Phenanthrene-enriched extract from Eulophia macrobulbon using subcritical dimethyl ether for phosphodiesterase-5A1 inhibition

Abstract

Eulophia macrobulbon (E.C.Parish & Rchb.f.) Hook.f. contains a natural PDE5A1 inhibitor, phenanthrene, 1-(4'-hydroxybenzyl)-4,8- dimethoxyphenanthrene-2,7-diol (HDP), a potential agent for the treatment of erectile dysfunction. The aim of this study was to improve the extraction efficiency of HDP from E. macrobulbon by using a more environmentally friendly extraction method, subcritical liquid dimethyl ether extraction (sDME), instead of classical solvent extraction (CSE) and ultrasound-assisted extraction (UAE). The efficiency and quality of the extracts obtained were evaluated using the following criteria: %process yield; solvent amount; extraction time; temperature; %HDP content by LC-MS, bioactivity as inhibition of phosphodiesterase-5A1 (PDE5A1) by radio-enzymatic assay; and chemical profiles by LC-QTOF-MS. sDME provided the highest content of HDP in the extract at 4.47%, much higher than the use of ethanol (0.4-0.5%), ethyl acetate (1.2-1.7%), or dichloromethane (0.7-1.4%). The process yield for sDME (1.5-2.7%) was similar to or lower than the other solvents (0.9-17%), but as long as the process yield is not prohibitively low, the concentration is a more important measure for clinical use.
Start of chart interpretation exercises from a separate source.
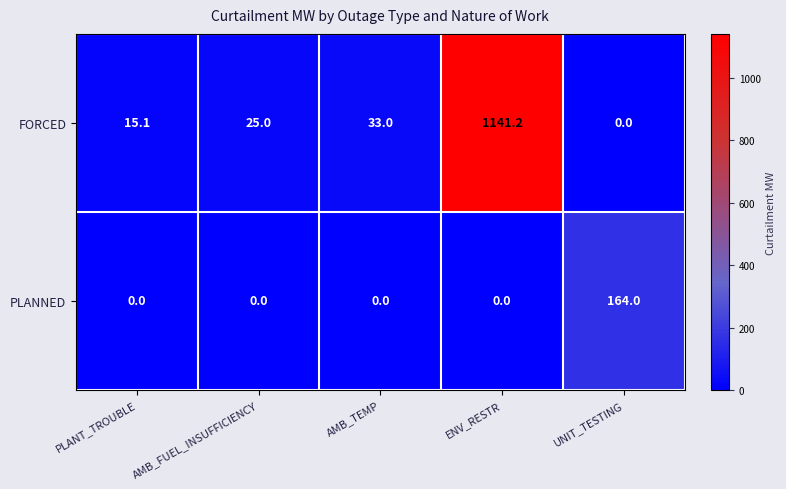

At which category is the sum across all series the highest?

ENV_RESTR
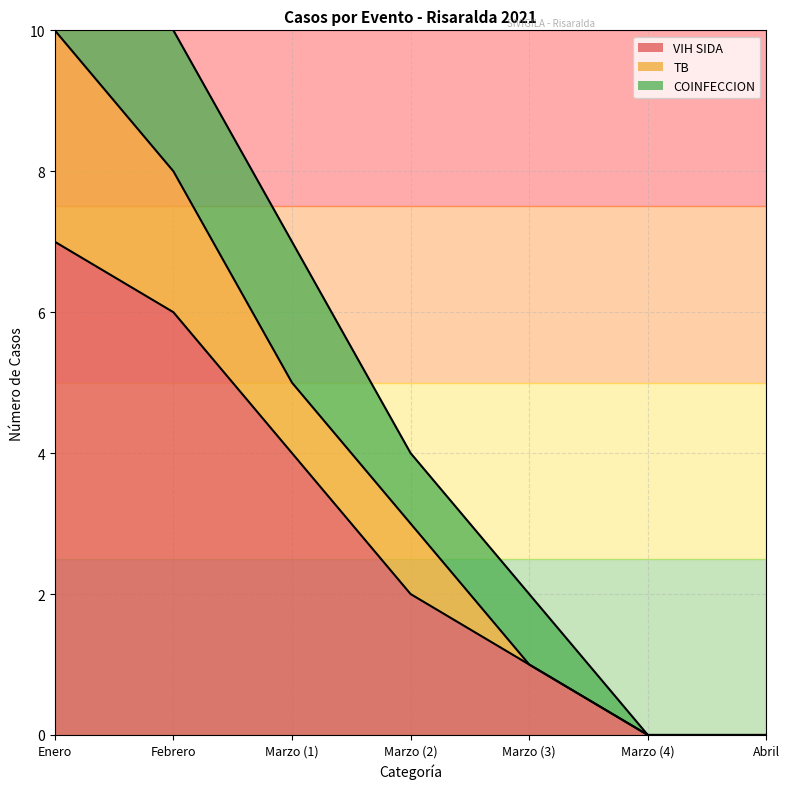

The value of VIH SIDA at Abril is -3. True or false?

False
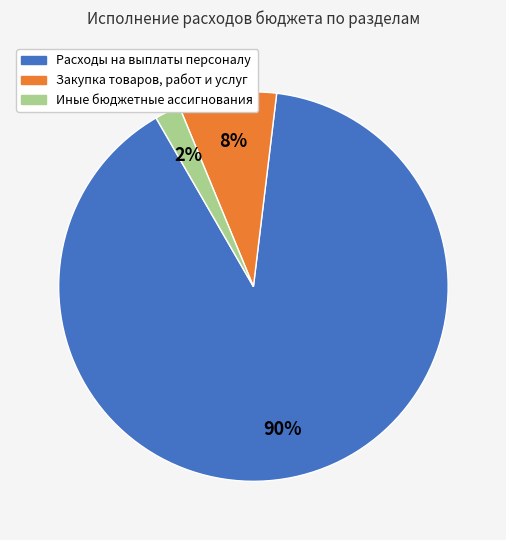

Combined, do Расходы на выплаты персоналу and Иные бюджетные ассигнования account for over 50%?

Yes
The optimal conditions for sDME extraction were: Extraction time, 40 min; 200% water as co-solvent; sample-to-solvent ratio of 1:8; temperature, 35 °C. Phenanthrene aglycone and glycoside derivatives were the major constituents of the sDME extracts and lesser amounts of phenolic compounds and sugars. The inhibition of PDE5A1 by sDME (IC₅₀ 0.67 ± 0.22 µg/ml) was tenfold more potent than ethanolic extract and other extraction methods, suggesting a high probability of clinical efficacy. Thus, sDME was a more efficient, faster, solvent-saving and environmentally friendly extraction method and more selective for phenanthrene when extracted from E. macrobulbon.

Figure 1

Parameters influencing dimethyl ether (sDME) extraction of E. Macrobulbon root powder as total yield (black bars) and its content of the bioactive ingredient, HDP measured LC/MS (open bars). Values deemed optimal for each parameter were used for the next parameter measures (b–e) which were (a) sDME volume (1:8), (b) (40 min extraction period), and (c) (35 °C). Each bar is a single determinations.

Figure 2

Total ion count LC–MS chromatograms (TIC) from of sample extracts of E. macrobulbon with 50 µg/ml. All chromatograms have the same y-scales but only A and D scales shown. The numbered peaks correspond with compounds identified in Table 2. Extraction protocols were: (A) 10 g water added 5 g powdered E. Macrobulbon root and extracted with 40 g DME (method of sample no. 31, Table 1); (B) cDCM, method of sample no. 3 (Table 1); (C) cEtOAc, method of sample no. 12 (Table 1), (D) cEtOH, method of sample no. 12 (Table 1).

Figure 3

Identifiable compounds of aglycone phrenanthrene structure from E. Macrobulbon root extract using LC-QTOF-MS.